Suddenly Urina, Olga’s former boss, appeared. While constantly fixing straggly strands of her thin, gray hair, she began speaking in a smooth-tongued voice that emphasizes her deference.
“Comrade Makoshina—oh, please excuse me—Olga Yegorovna, life has turned out splendidly for you. Every time I read about you in the newspapers I feel proud. Olga Yegorovna, I’m guilty before you, I’ve come to sincerely apologize for what I did to you in the past. I really liked you, and I had big hopes for your talent. It ended up tragically only because of our boss Zabegin’s instructions. Don’t hold it against me.

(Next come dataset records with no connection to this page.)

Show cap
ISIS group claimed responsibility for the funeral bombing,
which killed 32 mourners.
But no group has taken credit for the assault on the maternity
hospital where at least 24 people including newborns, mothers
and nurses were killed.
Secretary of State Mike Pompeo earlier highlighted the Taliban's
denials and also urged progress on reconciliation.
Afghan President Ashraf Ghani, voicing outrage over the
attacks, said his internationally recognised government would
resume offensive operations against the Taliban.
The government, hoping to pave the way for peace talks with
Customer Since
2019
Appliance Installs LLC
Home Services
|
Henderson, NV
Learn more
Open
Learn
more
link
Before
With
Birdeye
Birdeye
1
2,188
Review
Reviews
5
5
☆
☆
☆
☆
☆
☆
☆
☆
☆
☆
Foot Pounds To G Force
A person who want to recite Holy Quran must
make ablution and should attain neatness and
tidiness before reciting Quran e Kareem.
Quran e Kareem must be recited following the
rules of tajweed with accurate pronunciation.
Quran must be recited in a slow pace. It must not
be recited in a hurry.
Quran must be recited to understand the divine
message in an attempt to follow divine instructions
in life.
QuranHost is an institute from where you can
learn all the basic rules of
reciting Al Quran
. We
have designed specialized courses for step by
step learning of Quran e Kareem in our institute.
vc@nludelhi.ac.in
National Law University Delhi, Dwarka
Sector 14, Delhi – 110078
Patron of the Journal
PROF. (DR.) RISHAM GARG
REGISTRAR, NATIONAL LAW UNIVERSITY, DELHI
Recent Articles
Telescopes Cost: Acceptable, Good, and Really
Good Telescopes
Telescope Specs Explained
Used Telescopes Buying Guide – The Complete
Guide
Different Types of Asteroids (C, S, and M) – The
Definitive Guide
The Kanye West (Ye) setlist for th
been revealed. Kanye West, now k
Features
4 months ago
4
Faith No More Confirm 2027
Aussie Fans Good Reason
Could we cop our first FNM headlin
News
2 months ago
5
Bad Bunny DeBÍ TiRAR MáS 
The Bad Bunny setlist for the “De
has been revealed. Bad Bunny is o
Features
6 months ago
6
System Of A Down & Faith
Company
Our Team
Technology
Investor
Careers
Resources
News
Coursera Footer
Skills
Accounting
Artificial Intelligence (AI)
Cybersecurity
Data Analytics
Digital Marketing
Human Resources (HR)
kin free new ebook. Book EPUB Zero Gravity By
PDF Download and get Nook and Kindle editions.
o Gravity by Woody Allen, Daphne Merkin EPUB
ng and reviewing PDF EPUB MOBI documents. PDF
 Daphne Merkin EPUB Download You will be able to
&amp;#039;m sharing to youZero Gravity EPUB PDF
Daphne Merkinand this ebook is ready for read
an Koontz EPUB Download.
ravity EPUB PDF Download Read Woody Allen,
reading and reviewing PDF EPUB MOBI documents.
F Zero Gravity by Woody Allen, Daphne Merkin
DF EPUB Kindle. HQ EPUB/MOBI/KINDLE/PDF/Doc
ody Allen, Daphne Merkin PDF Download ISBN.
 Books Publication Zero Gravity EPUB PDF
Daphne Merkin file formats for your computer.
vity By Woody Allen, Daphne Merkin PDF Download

“Olga Yegorovna, please don’t look at me that way. Please don’t send me away. Listen to me to the end. Oh God, what kind of life is this? In our time everything was clear and defined, wasn’t it? The Party… oh, but why am I talking about that? When you left work and took up business, deep in my heart I was happy for you. Those are people, I thought, who are capable of shouldering the new Russia. Only those like you are capable of creating a market economy based on the morality of common sense. And I wasn’t mistaken. You have achieved success in business and now you’ve created a political party with the purpose of reorganizing life. I may be already old, but I have far more experience and connections than young people. Therefore, I would like to ask you to please give me the opportunity to help your party.”
“I understand, Yelena Fyodorovna. What happened in the past I forgot long ago. However, there are no vacant positions in the party right now. Wait, I think on Prospekt Mira, where there used to be a hairdresser, there’s now a company called “Spektr,” which imports computers and linen. I’ve heard that the company’s president, Sokolov, is looking for people who used to work for the Party. Yes, it’s the same Sokolov who worked in the World Peace Association, making money in all sorts of ways. Would you like to meet him? I could make a call to him.”
Urina humbly thanked Olga several times in her ingratiating way, then left. Olga felt sorry and nostalgic as she watched Urina’s bent back and thinning hair. We drove such people out of society. A human being like all of us. No, she won’t find a job. She’ll just come back here again.
Olga heard the loud voices of the cleaning ladies in the hall.
“Tamara, are all the visitors gone?”
“It seems so. But who knows? The VIPs are unpredictable.”
“I wish they’d leave early. In any case, they should do a better job of grooming.”
A lonely night. Music was playing quietly. Settling comfortably on the sofa, Olga abandoned herself to unpleasant thoughts.
Good Lord, what a time this is. People are just trying to make contact with somebody who’s established, and they only think about how to arrange things so that they can live comfortably at his expense. And as for me? Am I really a free and independent person? I keep on the go for one reason only—to arrange connections and receive money and privileges from the government. What does my existence mean for, let’s say, that child over there in the apartment that’s lit up who’s talking to his mother? I’m just an aging woman. Yes, exactly. No husband, no children, and in ten years or so I’ll stop being a woman. I’ll have nothing to leave when I go. Ilya is the only man left. A real man. He doesn’t know my true feelings. He flits about like a butterfly. But, after all, you’re my cousin, Ilya. I long to feel your shoulder. Why, oh why, is everything turning out like this? Why was I given such a fate?
The chords of the violin and viola merged into a sensuous melody that spoke of love. Tears flowed from Olga’s eyes as she sobbed inconsolably.